* **WHAT TO PRODUCE**
Only the text of the records, copied exactly, is wanted; no pictures.

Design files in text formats
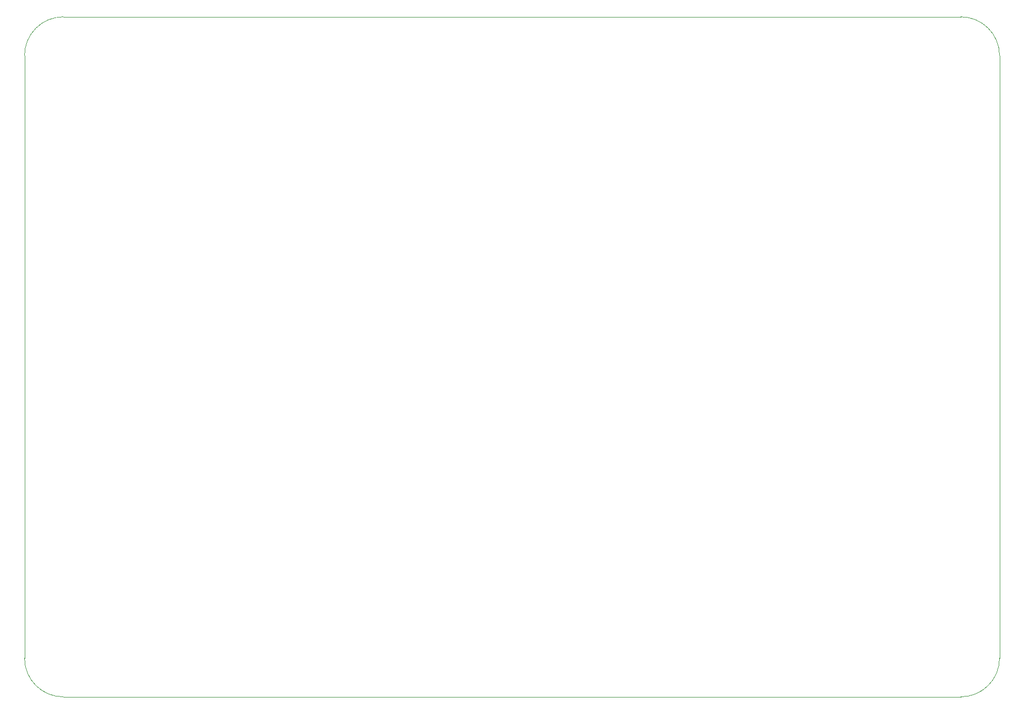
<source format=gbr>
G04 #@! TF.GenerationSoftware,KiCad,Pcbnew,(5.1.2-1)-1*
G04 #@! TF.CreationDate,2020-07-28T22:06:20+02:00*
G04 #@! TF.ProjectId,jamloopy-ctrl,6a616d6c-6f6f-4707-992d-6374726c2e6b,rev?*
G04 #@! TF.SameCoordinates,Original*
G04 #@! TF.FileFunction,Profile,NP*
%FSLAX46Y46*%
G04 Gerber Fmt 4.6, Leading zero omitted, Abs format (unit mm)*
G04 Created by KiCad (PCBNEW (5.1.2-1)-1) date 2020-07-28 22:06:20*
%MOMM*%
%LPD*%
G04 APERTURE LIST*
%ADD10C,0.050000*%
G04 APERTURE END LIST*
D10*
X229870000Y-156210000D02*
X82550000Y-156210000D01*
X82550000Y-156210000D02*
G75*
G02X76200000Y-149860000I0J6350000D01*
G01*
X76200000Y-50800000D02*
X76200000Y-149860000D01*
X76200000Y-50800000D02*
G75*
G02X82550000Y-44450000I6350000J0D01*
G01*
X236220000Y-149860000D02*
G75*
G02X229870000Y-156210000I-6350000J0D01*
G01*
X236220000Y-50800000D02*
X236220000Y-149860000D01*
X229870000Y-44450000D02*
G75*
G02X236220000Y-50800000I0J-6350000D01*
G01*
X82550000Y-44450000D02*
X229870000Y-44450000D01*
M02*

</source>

* **ANSWER SECTION**
<source format=gbr>
G04 #@! TF.GenerationSoftware,KiCad,Pcbnew,(5.1.2-1)-1*
G04 #@! TF.CreationDate,2020-07-28T22:06:20+02:00*
G04 #@! TF.ProjectId,jamloopy-ctrl,6a616d6c-6f6f-4707-992d-6374726c2e6b,rev?*
G04 #@! TF.SameCoordinates,Original*
G04 #@! TF.FileFunction,Profile,NP*
%FSLAX46Y46*%
G04 Gerber Fmt 4.6, Leading zero omitted, Abs format (unit mm)*
G04 Created by KiCad (PCBNEW (5.1.2-1)-1) date 2020-07-28 22:06:20*
%MOMM*%
%LPD*%
G04 APERTURE LIST*
%ADD10C,0.050000*%
G04 APERTURE END LIST*
D10*
X229870000Y-156210000D02*
X82550000Y-156210000D01*
X82550000Y-156210000D02*
G75*
G02X76200000Y-149860000I0J6350000D01*
G01*
X76200000Y-50800000D02*
X76200000Y-149860000D01*
X76200000Y-50800000D02*
G75*
G02X82550000Y-44450000I6350000J0D01*
G01*
X236220000Y-149860000D02*
G75*
G02X229870000Y-156210000I-6350000J0D01*
G01*
X236220000Y-50800000D02*
X236220000Y-149860000D01*
X229870000Y-44450000D02*
G75*
G02X236220000Y-50800000I0J-6350000D01*
G01*
X82550000Y-44450000D02*
X229870000Y-44450000D01*
M02*

</source>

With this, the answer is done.